A new law signed by Gavin Newsom, the governor of California, seeks to return a Nazi-looted painting to the heirs of its former owners, reports the Art Newspaper. The law, which came into effect on 16 September, is meant to undo a decision by the Ninth Court of Appeals regarding Rue Saint-Honoré in the Afternoon: Effect of Rain (1897) by Camille Pissarro, which stated that the Thyssen-Bornemisza Collection Foundation (TBC) in Madrid would hold prescriptive title. The work was owned by Lilly Cassirer until the Nazis bought it in a forced sale in exchange for an exit visa from Germany in 1939. The painting exchanged hands several times before being acquired by its current owner, TBC. Crucially, when TBC bought the work from the Baron Thyssen-Bornemisza they did not know that the work was stolen. The statute passed by Newsom ‘mandates that California law must apply in lawsuits involving the theft of art or other personal property looted during the Holocaust or due to other acts of political persecution’.

The Los Angeles County Museum of Art (LACMA) has postponed the opening of its new building to 2026. The David Geffen Galleries, designed by the Swiss architect Peter Zumthor and named after the media and entertainment mogul who pledged $150m to the building’s construction in 2017, will house LACMA’s permanent collection.

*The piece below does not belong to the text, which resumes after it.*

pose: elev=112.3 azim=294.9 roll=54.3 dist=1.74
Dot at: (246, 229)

After several delays, construction is scheduled to be completed by December 2024, but LACMA is now unlikely to open the building to the public on a permanent basis until 2026, reports the Los Angeles Times; it hopes to open the building for public programming for 10–14 days in mid 2025. The project has been spearheaded by the director of LACMA, Michael Govan, who has faced criticism for a lack of transparency around building designs and for cost of the project, as well as for reducing the overall gallery space available compared to the previous site. The project is budgeted at $715m.

The art and antiques dealer Giovanni Sarti has died. Born in 1943, he established G. Sarti Gallery in London in 1977; nearly 20 years later it relocated to a townhouse on the rue du Faubourg Saint-Honoré in Paris, and earned a reputation for its expertise in Italian paintings from the 13th to the 15th centuries and pietre dure from the 16th to the 18th centuries. According to a statement on social media by FAB Paris, Sarti was a key supporter of the restoration of the Resurrection (c. 1460s), a fresco in the town hall of Sansepolcro, Tuscany by Piero della Francesco. The artist was regarded by Sarti as ‘the greatest painter Italy has ever had’.